My co worker is definitely making me want one. He has two now, and Israeli one and the Brazilian. Not really heavy either..


----------



## SOCOM42 (Nov 9, 2012)

Steve40th said:


> My co worker is definitely making me want one. He has two now, and Israeli one and the Brazilian. Not really heavy either..
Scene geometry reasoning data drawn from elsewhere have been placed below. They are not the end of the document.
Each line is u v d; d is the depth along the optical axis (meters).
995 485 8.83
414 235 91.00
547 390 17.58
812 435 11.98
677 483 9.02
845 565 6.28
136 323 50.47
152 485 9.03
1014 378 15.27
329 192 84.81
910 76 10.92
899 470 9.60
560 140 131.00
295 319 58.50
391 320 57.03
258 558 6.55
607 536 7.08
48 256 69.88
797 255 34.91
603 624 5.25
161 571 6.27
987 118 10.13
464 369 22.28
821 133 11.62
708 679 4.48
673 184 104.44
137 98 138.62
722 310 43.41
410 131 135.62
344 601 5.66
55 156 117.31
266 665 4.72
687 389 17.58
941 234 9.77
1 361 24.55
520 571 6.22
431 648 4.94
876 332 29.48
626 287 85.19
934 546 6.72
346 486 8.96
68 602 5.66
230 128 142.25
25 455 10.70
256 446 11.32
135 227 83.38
:tango_face_smile::tango_face_smile::tango_face_smile::tango_face_smile::tango_face_smile:


----------



## Steve40th (Aug 17, 2016)

He is now talking grenade launcher, as I told him what he could do.... Boy is his wife going to be mad....


----------



## keith9365 (Apr 23, 2014)

The FAL fired rifle grenades like they did in WW2. There is a gas plug above the barrel in the fore stock that you would rotate 180 degrees to shut off gas from cycling the piston. The gas regulator is a ring just behind the sight block. adjust and shoot till the guns cycling becomes unreliable then dial back a notch or two. This will cycle the gun but not beat up the parts.


Steve40th said:


> He is now talking grenade launcher, as I told him what he could do.... Boy is his wife going to be mad....


----------



## SOCOM42 (Nov 9, 2012)

keith9365 said:


> The FAL fired rifle grenades like they did in WW2. There is a gas plug above the barrel in the fore stock that you would rotate 180 degrees to shut off gas from cycling the piston. The gas regulator is a ring just behind the sight block. adjust and shoot till the guns cycling becomes unreliable then dial back a notch or two. This will cycle the gun but not beat up the parts.


Uh, that would be 90 degrees on the plug, 180 would remove it.

The brits did not, to the best of my knowledge, use a grenade launcher like ours unless they used ours on our rifles.

Theirs was a cup type discharger, I have one here somewhere for the #4 Enfield.

Have fired many HEDP, Energa grenades from FNFAL's, M1's and M14's. plus an assortment of other types of ordnance.

I still have a scar where the grenade retaining spring came off and imbedded itself in my cheekbone.

Here is an old picture of my US collection.


----------



## Steve40th (Aug 17, 2016)

He need the tool to adjust this, or he will make his own.


----------



## SOCOM42 (Nov 9, 2012)

Steve40th said:


> He need the tool to adjust this, or he will make his own.


It will be easy enough to make, could do one here if I needed one, have the Bundeswehr issued one for mine, it is different though.

There is damage there to the gas block where someone tried to use the wrong tool on it,

just in front of the gas regulator slot and almost on the opposite side.


----------



## Steve40th (Aug 17, 2016)

SOCOM42 said:


> It will be easy enough to make, could do one here if I needed one, have the Bundeswehr issued one for mine, it is different though.
> 
> There is damage there to the gas block where someone tried to use the wrong tool on it,
> 
> just in front of the gas regulator slot and almost on the opposite side.


He has one on wait list or something at DSA. He is the one that nicked the damaged the block...


----------